There is no question that workouts is good for you. There are over 50 benefits to exercise that lots of health care providers are actually writing workout prescriptions.
We believe it would make people know that exercise is just as important as any medication they take. As a matter of fact, it is more important.
- Decreases your risk for type 2 diabetes
- Lowers blood pressure.
- Reduces cholesterol levels.
- Reduces your risk for heart disease.
- helps with weight management.
- Improves symptoms of depression.
- Boost mood.
The American Heart Association recommends you get two and half hours of moderate exercise or an hour and fifteen minutes of vigorous exercise every week.

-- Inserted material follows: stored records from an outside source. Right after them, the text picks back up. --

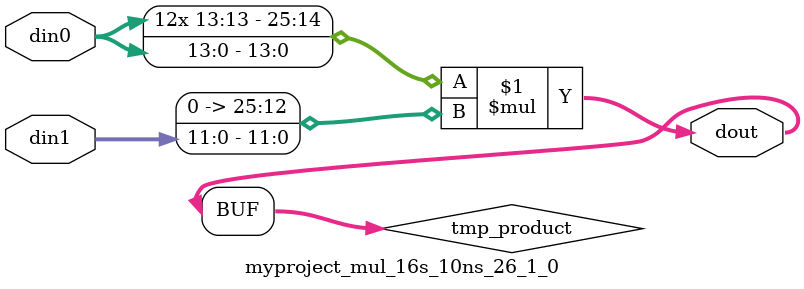
<source format=v>

`timescale 1 ns / 1 ps

  module myproject_mul_16s_10ns_26_1_0(din0, din1, dout);
parameter ID = 1;
parameter NUM_STAGE = 0;
parameter din0_WIDTH = 14;
parameter din1_WIDTH = 12;
parameter dout_WIDTH = 26;

input [din0_WIDTH - 1 : 0] din0; 
input [din1_WIDTH - 1 : 0] din1; 
output [dout_WIDTH - 1 : 0] dout;

wire signed [dout_WIDTH - 1 : 0] tmp_product;












assign tmp_product = $signed(din0) * $signed({1'b0, din1});









assign dout = tmp_product;







endmodule

</source>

And you don’t have to go to the gym; just move more, because it can improve your health.
- Due to risk of orthopedic stress, avoid high impact exercises; start with non-weight bearing exercise like aerobics
- Do not go overboard while working out, stop when tired
- It is best to work out in the morning before eating breakfast because that is the best time to mobilize and burn fat
- To improve your flexibility and quality of life, engage in resistance training which is both beneficial and safe
- Do not do any heavy lifting and forceful exercise if diagnosed with heart diseases, stick to moderate intensity exercise
- Engage in short duration, low workloads exercises
- Frequent interval is better than long duration to avoid breathing complications that could require oxygen
- Monitor blood sugar before and after exercise because hyperglycemia (high blood sugar), and hypoglycemia (low blood sugar) can occur and both can be deadly
- Eat a meal 1-3 hours before exercise, and if on insulin, administer 1 hour before exercise
- Take your supplement or energy drink every 30 minutes during exercise, also drink adequate fluid.